» **What is required**
Repeat the records below exactly from the line containing "right hip: (258, 259)" to the line containing "neck: (178, 402)", taking in both of those lines. Drop the pictures.

* * * *

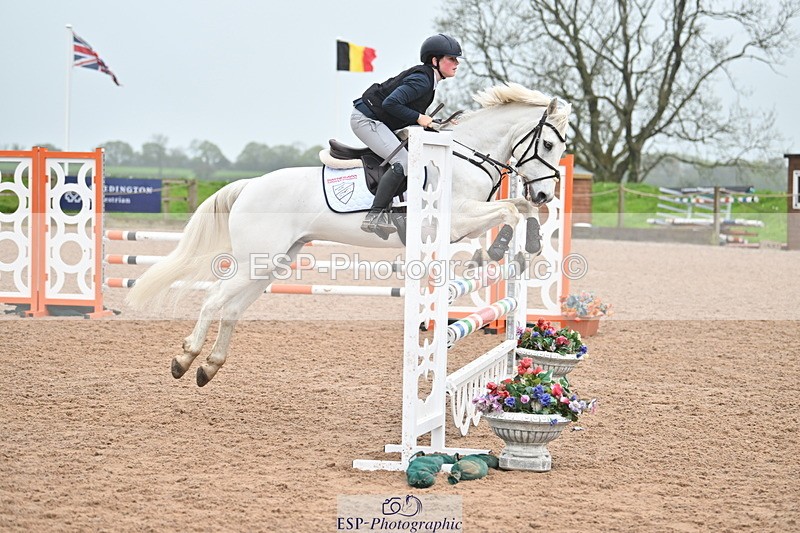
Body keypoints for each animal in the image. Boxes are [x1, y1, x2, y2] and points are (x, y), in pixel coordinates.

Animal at [126, 83, 570, 387]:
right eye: (548, 143)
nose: (547, 192)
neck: (467, 153)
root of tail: (250, 185)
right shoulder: (458, 218)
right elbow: (511, 208)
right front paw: (497, 250)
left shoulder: (464, 221)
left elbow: (520, 208)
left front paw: (529, 243)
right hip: (258, 259)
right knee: (213, 299)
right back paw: (185, 359)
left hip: (272, 263)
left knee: (231, 308)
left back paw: (209, 367)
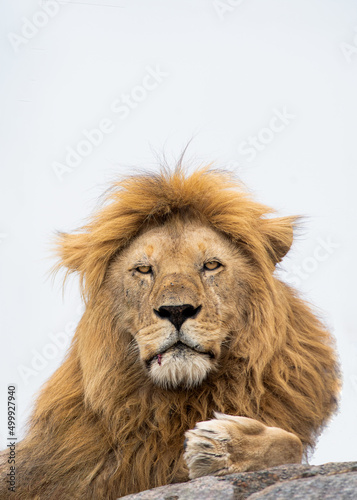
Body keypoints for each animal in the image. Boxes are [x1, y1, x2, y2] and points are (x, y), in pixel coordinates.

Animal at [0, 169, 340, 500]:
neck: (178, 402)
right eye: (143, 269)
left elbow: (291, 443)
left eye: (211, 265)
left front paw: (223, 445)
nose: (176, 310)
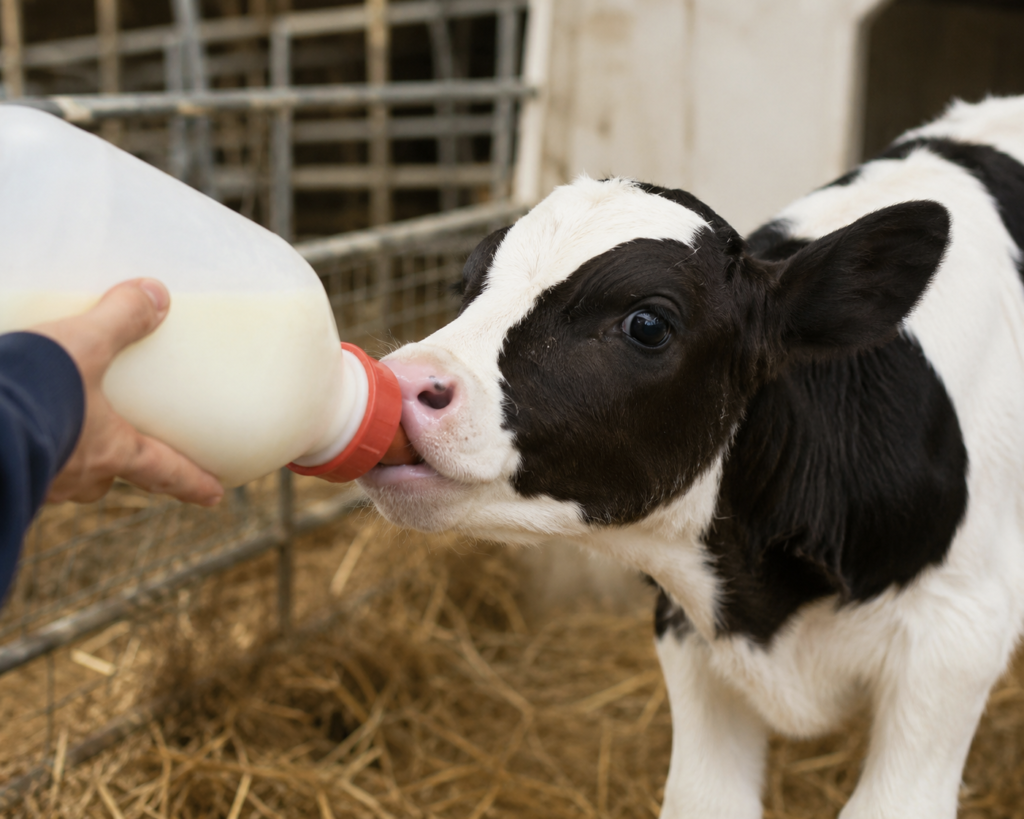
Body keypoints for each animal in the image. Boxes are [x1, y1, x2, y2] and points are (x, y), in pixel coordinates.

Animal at [357, 96, 1024, 818]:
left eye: (648, 323)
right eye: (466, 285)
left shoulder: (957, 638)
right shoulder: (686, 628)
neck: (765, 605)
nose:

* * * *

» **Result of the exercise**
right hip: (258, 259)
right knee: (213, 299)
right back paw: (185, 359)
left hip: (272, 263)
left knee: (231, 308)
left back paw: (209, 367)
Body keypoints for each animal in the image. Boxes are [x1, y1, x2, y2] and points are (x, y), in pixel coordinates.

Animal at [0, 169, 340, 500]:
neck: (178, 402)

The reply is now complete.